Wednesday, September 24, 2008

Third Cinema as a Window of Vulnerability

I find the sense of vulnerability of "windows" resonant in the Third Cinema.

In the text "Windows: of Vulnerability," Keenan describes a house of a particular film as an object of vulnerability, imposed by the lighting, scenes, camera, etc. While Keenan's idea stems from the humanist window, it is certainly applicable on a much broader term, such as a form of signification - the Third Cinema itself.

Third Cinema is a different form of language, or a mode of production, that is created in the context of "struggle" of neocolonization. While it strives to serve a certain function - such as to bespeak the desire of national liberation -, to what extent is it a complete picture, a reliable source for understanding the situation? Consider that the Third Cinema's role parallels to that of "window" in a sense that it provides a view of interior to the outsider.  Then, (in Keenan's words,) "when a window 'gives a light [donner de la lumiere],' what happens? What is the force of the gift, and what arrives with this light?" (Keenan, 125)


Consider the following ideas on "windows":

"...what if the opening of the aperture that allows sight were to become uncontrollable, if the regulated light that makes seeing possible were to overexpose the interior? ... the opening risks the more violent opening of the distinction between inside and outside, private and public, self and other." (Keenan, 124) "the excess of windows both opens the house to surveillance from the exterior and allows interior scenes to be shot with all the brightness of the open sun."

"Human knowledge stems from the gaze, and the window perhaps even more than the mirror gives form to this tenacious ideologeme." (Keenan, 126)
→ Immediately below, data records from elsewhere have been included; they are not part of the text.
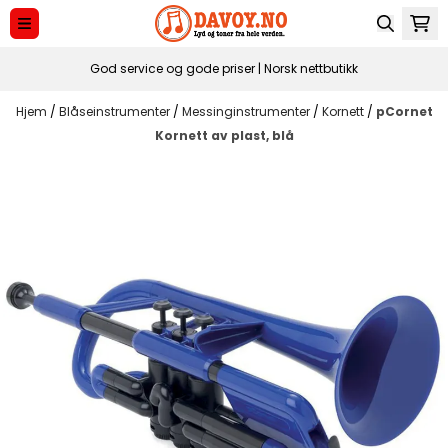
Hopp til innhold
God service og gode priser | Norsk nettbutikk
Hjem
/
Blåseinstrumenter
/
Messinginstrumenter
/
Kornett
/
pCornet
Kornett av plast, blå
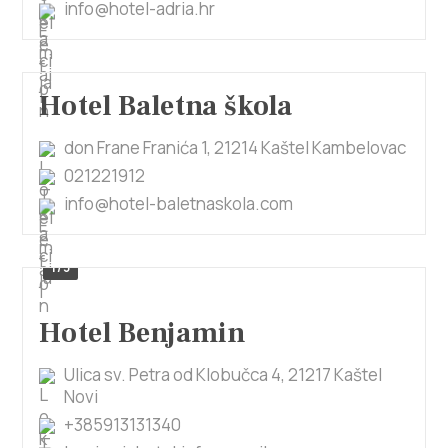
info@hotel-adria.hr
Hotel Baletna škola
don Frane Franića 1, 21214 Kaštel Kambelovac
021221912
info@hotel-baletnaskola.com
1/3
Hotel Benjamin
Ulica sv. Petra od Klobučca 4, 21217 Kaštel
Novi
+385913131340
How do we come to realize the ultimate reality, as opposed to the one introduced through Third Cinema that is in the end a kind of a filter or a representation? What ensues - when one "gives light or let the gaze pass through?" (Keenan, 127) According to Rosen, "the third a cultural code, the embodiment of a sociocultural function. ... connotes a public act, hence the performative, theatrical, proclamatory nature of speaking in Ceddo." (Rosen, 730) As said above, the window can hold a stronger signification - a product/ created image through a filter - to disseminate knowledge to the audience. However, how do we, as a spectator, perceive the message, when the depicted scenes are of "the performative, theatrical, proclamatory nature of speaking?"   I just attended a reception of an art exhibit titled "A Varried Terrain" in Providence.  In dealing with the role of human beings/ individuals situated in an ever changing environmental/ industrial community in the age of globalization, the show suggests to the audience that the community, when exposed to stimulation, faces the necessity of change.  What position do the subjects of the Third Cinema take, for example the community depicted in Ceddo? By being captured in the scenes, their struggles are shown but coincidentally they become an object of a representational image. Then what does the Third Cinema become, fulfilling its purpose but with issues that ensue subsequently? A window through which the inner world is shown, and yet because of such accessibility it takes a nature of vulnerability?